BEGIN
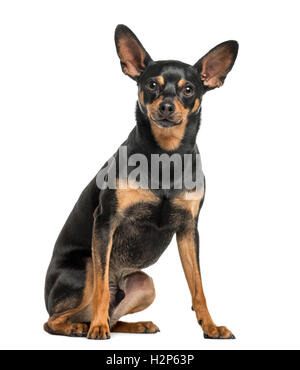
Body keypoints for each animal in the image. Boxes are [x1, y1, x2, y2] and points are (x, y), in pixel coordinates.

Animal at [43, 24, 238, 340]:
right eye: (151, 85)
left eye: (188, 89)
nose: (167, 106)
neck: (165, 156)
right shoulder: (105, 221)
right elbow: (101, 290)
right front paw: (96, 328)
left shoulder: (188, 230)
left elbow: (198, 288)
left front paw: (210, 326)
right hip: (86, 267)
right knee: (58, 317)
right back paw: (82, 326)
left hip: (146, 284)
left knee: (114, 315)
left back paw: (136, 324)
END
_Goal of the exercise_
Leave the images out. Set down all of the material above exactly.

_Expected answer_
Body keypoints for each animal in the image. Boxes are [x1, y1, x2, y2] and points are (x, y), in pixel coordinates.

Animal at [43, 24, 238, 340]:
right eye: (151, 85)
left eye: (188, 89)
nose: (167, 106)
neck: (165, 156)
right shoulder: (105, 221)
right elbow: (101, 290)
right front paw: (96, 328)
left shoulder: (188, 230)
left elbow: (198, 288)
left front paw: (210, 326)
right hip: (86, 267)
right knee: (58, 317)
right back paw: (82, 326)
left hip: (146, 284)
left knee: (114, 315)
left back paw: (136, 324)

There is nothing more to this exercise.